Starting with the line that contains "phylum: Tracheophyta" and going on through the end of the material, set out the lines as a numbered list, skipping blank lines and leaving out the pictures.

[Saved entries]
┌──

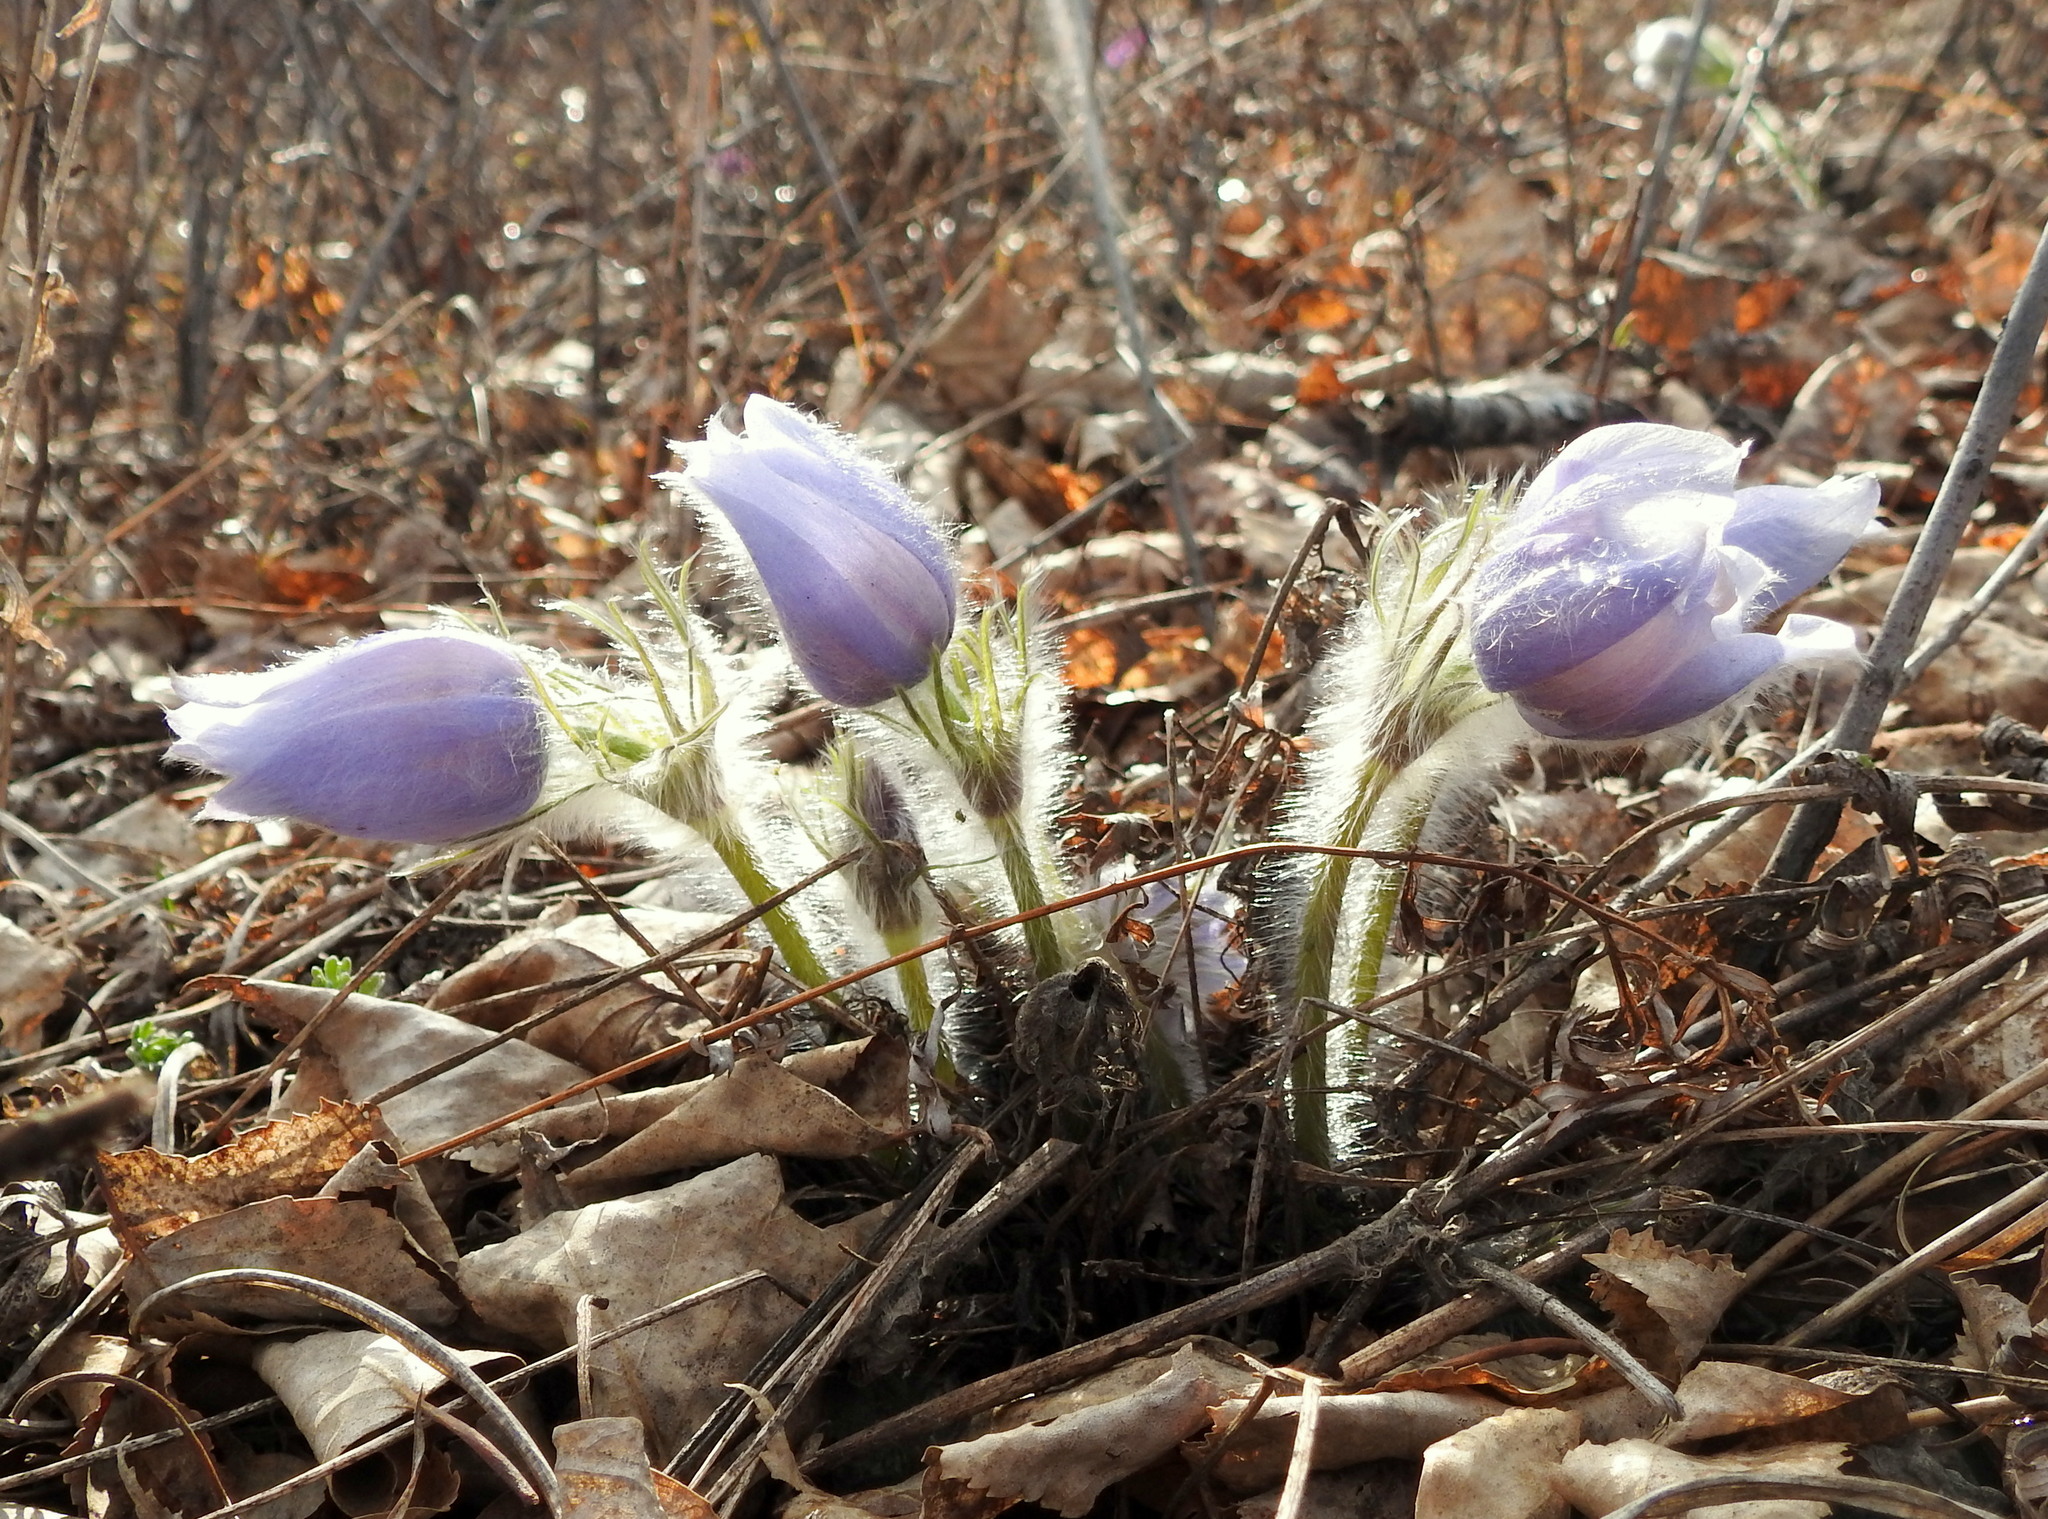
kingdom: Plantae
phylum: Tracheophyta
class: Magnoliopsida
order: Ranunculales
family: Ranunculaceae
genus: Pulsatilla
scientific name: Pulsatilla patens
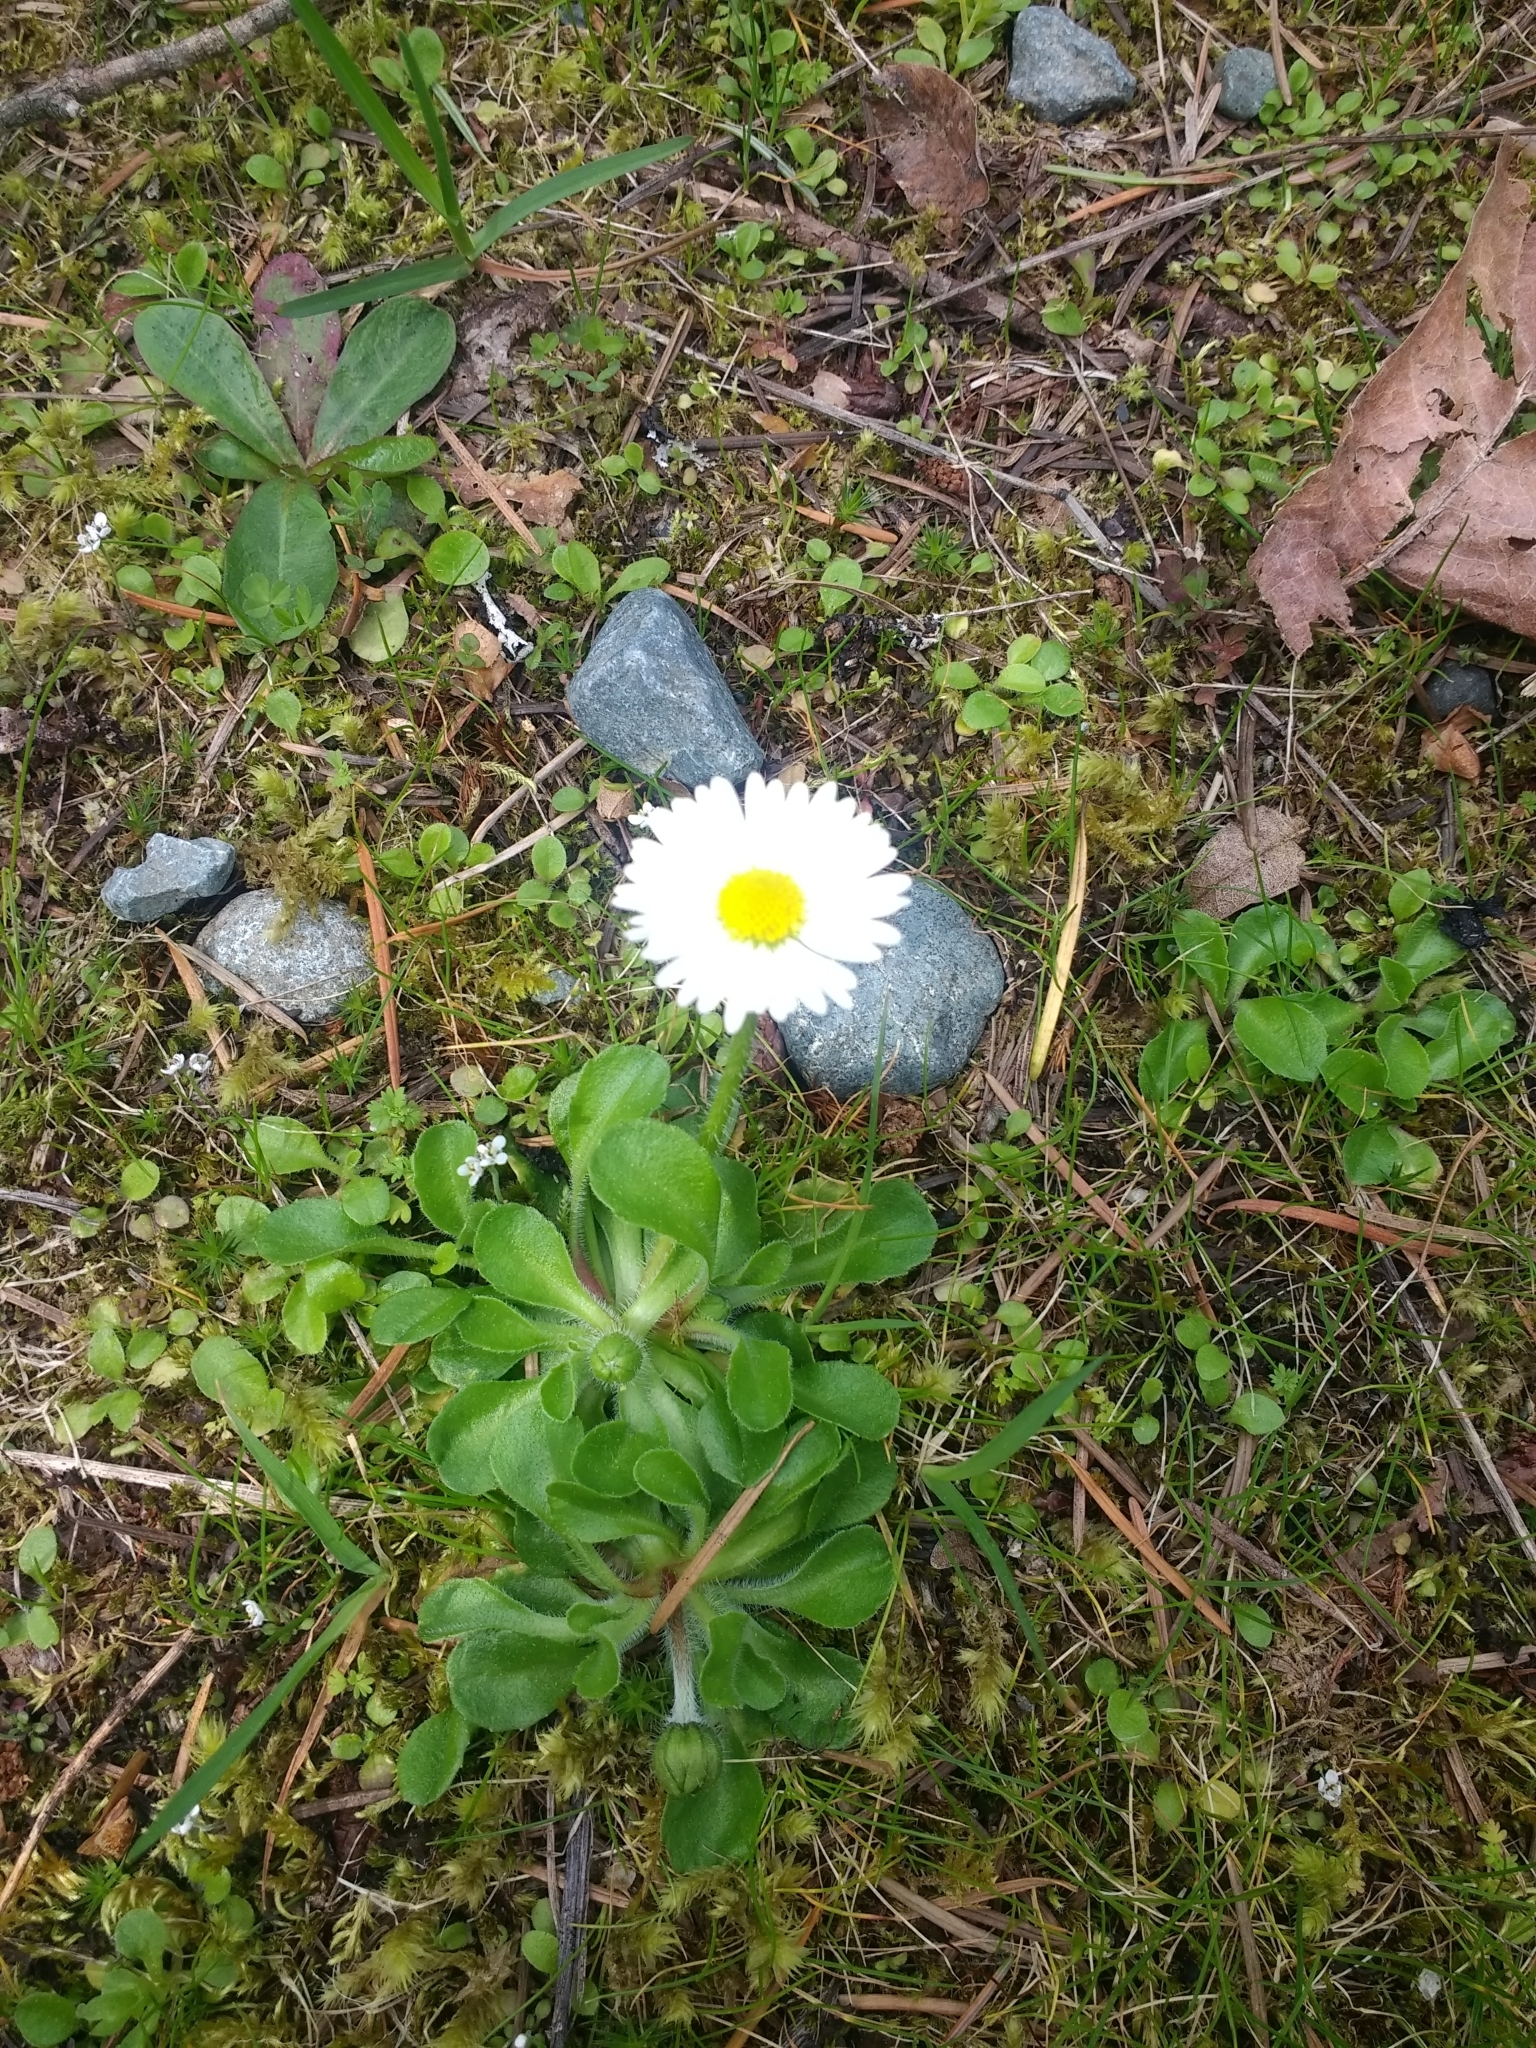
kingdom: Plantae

└──

REPLY:
1. phylum: Tracheophyta
2. class: Magnoliopsida
3. order: Ranunculales
4. family: Ranunculaceae
5. genus: Pulsatilla
6. scientific name: Pulsatilla patens
7. kingdom: Plantae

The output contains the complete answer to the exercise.